However, it is not at all easy to reduce the medication.  Each time I reduce the doses I have disturbed nights sleep (waking in the night with cold sweats etc…), vivid and nasty dreams and noticeable withdrawal symptoms that last for about 3 to 4 days.  I have been working on a program that I have set up where I reduce my dose every 4 days, this means I try to get at least one day where I feel alright before I go through the motions once again.  This can be a gruelling regime but one I am committed to as once I can come off these tablets I will know the success level of the surgery.

This system I have set up will mean that I will have reduced my Gabapentin dose to 300mg ONCE a day by the 3rd May and I will finish the Amitriptyline altogether by the 11th May.  Of course if I begin to see any signs of excessive struggle or increased pain the reduction process will be amended but, as it stands, I am committed to this plan.

Strength and Stamina

I am now able to get out and about much more than the last time I posted.  I can do about 20 minutes walking the dog each day and I have started to pick up small household chores as I can.  I have a plan to try and increase my activity every week and I hope to get a referral for some Physiotherapy from my doctor today.  All in all I am doing so much better than expected.  Last Thursday, 3 weeks after the surgery, we went out for 40 minute walk with the dog.  This helped me to realise two things.

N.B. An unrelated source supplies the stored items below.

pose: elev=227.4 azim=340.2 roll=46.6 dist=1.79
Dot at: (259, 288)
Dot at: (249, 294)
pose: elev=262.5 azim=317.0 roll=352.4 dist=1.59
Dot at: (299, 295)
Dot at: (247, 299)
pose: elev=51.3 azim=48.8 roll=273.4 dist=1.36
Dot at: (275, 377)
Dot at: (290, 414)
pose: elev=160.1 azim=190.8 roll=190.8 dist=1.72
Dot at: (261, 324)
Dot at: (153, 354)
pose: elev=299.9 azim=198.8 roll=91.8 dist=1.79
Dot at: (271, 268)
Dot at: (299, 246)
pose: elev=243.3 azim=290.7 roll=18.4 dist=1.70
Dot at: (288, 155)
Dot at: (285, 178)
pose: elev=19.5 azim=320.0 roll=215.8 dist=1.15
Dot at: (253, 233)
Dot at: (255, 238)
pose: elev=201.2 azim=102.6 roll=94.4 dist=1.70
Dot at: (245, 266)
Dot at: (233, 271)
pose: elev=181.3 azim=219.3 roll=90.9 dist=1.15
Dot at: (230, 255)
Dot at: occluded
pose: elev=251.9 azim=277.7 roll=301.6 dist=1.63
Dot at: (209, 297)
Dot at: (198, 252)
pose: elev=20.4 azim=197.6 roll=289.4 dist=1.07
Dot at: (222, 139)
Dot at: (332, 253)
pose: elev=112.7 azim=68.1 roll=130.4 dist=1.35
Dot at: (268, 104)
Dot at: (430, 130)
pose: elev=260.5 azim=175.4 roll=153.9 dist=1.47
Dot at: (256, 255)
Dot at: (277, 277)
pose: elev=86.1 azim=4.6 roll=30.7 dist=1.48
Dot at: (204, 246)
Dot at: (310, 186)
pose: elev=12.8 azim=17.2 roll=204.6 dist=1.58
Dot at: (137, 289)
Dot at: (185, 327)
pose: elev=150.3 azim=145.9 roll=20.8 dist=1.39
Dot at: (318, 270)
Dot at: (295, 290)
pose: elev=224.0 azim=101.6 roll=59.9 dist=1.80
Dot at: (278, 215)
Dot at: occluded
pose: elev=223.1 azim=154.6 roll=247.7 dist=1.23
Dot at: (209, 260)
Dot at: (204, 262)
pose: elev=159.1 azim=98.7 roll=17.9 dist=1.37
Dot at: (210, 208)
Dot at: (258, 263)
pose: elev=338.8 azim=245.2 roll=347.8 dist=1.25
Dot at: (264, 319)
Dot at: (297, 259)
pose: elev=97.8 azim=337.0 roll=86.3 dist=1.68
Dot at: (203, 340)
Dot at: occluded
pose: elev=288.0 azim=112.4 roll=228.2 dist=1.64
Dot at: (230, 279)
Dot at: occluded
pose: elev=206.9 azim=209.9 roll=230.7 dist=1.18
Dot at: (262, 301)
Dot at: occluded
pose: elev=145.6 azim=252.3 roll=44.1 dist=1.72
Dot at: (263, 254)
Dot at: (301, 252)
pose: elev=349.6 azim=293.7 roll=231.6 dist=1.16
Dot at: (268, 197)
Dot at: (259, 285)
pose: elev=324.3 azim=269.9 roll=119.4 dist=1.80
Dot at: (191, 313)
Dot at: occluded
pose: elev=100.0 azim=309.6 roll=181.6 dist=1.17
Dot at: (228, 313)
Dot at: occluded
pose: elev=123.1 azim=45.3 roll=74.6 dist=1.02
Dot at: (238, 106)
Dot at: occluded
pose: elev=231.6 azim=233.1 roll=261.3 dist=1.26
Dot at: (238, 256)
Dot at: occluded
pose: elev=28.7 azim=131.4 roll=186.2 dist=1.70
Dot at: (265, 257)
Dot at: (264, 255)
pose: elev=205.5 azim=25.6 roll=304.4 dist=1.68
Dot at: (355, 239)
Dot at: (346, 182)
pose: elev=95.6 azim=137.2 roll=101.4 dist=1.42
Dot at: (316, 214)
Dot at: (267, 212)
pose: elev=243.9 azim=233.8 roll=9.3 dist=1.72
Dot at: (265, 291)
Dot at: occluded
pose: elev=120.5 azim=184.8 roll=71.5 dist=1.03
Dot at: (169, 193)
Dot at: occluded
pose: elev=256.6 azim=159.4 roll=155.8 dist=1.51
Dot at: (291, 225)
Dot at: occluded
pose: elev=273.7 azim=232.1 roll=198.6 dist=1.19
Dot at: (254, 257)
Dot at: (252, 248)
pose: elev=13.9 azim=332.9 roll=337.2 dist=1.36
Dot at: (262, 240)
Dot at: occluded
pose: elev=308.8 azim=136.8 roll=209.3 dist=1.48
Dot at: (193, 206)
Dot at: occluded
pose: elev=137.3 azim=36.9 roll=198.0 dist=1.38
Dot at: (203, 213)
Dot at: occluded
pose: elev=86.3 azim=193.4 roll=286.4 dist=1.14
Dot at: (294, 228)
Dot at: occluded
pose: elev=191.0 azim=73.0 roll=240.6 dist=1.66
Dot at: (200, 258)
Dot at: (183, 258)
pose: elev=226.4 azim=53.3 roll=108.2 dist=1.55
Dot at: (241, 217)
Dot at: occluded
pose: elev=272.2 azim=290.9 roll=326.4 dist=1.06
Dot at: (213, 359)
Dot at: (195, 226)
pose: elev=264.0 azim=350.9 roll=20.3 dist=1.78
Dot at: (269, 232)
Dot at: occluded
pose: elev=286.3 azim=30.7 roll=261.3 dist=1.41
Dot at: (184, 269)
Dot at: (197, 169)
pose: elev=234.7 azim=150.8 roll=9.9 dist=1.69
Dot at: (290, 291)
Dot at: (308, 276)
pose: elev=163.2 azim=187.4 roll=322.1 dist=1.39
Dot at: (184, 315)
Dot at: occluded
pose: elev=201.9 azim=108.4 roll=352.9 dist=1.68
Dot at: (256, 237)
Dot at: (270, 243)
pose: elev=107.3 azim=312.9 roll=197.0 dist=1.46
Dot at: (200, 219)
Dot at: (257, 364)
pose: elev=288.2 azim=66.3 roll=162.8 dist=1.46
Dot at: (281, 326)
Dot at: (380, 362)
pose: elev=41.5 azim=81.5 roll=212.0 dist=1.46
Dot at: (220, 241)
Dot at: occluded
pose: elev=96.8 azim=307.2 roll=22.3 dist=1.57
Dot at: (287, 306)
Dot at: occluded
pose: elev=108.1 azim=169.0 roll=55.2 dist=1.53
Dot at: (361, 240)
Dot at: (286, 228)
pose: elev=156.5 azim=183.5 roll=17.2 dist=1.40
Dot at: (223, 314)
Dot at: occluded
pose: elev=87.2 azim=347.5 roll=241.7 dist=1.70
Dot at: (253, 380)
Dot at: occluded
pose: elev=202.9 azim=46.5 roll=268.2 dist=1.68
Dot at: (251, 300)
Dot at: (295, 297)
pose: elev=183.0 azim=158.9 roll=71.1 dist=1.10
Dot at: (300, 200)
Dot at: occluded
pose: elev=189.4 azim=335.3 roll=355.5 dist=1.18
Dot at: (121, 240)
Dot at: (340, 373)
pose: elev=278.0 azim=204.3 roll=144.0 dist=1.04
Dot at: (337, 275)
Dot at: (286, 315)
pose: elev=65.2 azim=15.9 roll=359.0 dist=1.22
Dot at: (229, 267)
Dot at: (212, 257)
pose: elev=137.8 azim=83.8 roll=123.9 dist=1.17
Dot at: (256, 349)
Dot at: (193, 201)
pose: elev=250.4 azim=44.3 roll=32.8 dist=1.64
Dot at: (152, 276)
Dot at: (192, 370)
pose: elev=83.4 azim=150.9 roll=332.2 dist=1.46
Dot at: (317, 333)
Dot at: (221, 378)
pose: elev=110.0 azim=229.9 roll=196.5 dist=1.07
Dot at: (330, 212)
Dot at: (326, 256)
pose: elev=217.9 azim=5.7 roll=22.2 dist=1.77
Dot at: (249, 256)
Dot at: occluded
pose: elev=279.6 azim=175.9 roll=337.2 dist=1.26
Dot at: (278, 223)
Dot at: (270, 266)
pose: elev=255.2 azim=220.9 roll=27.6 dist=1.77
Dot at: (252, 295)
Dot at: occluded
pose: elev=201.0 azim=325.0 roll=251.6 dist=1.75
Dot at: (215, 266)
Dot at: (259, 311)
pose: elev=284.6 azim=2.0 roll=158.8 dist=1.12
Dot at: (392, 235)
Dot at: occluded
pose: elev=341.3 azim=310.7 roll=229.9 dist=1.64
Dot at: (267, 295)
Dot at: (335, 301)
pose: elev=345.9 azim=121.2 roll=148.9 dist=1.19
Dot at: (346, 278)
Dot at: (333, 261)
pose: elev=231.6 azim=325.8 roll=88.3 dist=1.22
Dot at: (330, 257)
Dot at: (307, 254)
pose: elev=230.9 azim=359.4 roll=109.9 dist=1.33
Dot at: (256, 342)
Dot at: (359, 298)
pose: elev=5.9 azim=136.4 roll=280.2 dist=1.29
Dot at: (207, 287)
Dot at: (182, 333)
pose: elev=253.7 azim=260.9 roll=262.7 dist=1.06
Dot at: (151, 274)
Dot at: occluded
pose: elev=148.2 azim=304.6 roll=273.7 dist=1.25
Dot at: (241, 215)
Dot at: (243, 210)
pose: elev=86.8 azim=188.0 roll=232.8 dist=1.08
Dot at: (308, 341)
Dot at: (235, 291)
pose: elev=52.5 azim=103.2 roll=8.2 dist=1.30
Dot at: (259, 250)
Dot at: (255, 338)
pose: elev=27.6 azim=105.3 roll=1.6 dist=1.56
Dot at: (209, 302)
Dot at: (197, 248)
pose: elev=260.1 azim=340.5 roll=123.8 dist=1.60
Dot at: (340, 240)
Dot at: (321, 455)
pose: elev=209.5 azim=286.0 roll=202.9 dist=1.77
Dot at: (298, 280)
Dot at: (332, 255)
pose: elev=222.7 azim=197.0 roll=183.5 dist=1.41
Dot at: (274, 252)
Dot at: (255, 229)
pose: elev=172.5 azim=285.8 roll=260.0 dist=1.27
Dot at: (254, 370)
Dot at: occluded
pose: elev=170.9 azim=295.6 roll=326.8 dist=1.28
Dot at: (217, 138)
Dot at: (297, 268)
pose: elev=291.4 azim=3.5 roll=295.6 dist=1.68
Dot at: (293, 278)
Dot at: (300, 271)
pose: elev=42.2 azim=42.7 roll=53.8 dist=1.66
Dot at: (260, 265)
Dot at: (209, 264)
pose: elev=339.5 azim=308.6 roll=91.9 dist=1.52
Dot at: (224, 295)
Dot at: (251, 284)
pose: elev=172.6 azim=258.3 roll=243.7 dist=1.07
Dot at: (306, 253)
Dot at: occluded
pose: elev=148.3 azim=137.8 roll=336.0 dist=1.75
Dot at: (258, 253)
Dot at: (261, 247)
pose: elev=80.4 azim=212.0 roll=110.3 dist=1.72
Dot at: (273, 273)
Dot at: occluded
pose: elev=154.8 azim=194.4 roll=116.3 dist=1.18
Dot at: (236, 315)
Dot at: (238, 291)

  1. I have recovered really well and am ahead of my expected rate of recovery.
  2. I have limits and at the moment 40 minutes of walking is too much to cope with!  I had “Jelly Legs” for the rest of the day and was still exhausted on the Friday!

Gill has, as expected, been incredible in looking after me, however she is still having to do much more round the house than me, which can be tiring for her alongside everything else she is doing.

All in all I feel very positive and excited about the next phase of my journey.  I have made some real commitments that I hope will help me take advantage of this and in some way I believe that I have come into a time of acceleration where the things I have missed out on in the past 8 and a half years will be caught up with and fully restored. What that will look like I am unsure but I know that it will be GOOD!

Thanks for following this blog, I will continue to update when I can.





Week 2 Recovery Update

6 04 2012

Well, here I am again with another update and a fresh looking blog page!

My recovery seems to be going really well and, with regards to the operation, I feel stronger and better each day.  This is in stark contrast to 8 and a half years ago but the journey is only still in its early days, so I don’t want to get too ahead of myself as I know I am still in a vulnerable state.  However, I have developed an annoying cough over the last week that causes me quite a lot of pain in my chest which is very frustrating.

Medication…

I have begun to reduce my medication, which is proving to have its own challenges.  I am taking more medication now than before the operation but the main reasons for this is to help reduce swelling and control pain from the operation itself.  I am currently on the journey of reducing the original medications I take that deal specifically with neuropathic pain.  The big 2 drugs I am taking in this regard are called Gabapentin and Amitriptyline they are addictive drugs (one dr. said they were dirty drugs!) and, unfortunately, I’m hooked.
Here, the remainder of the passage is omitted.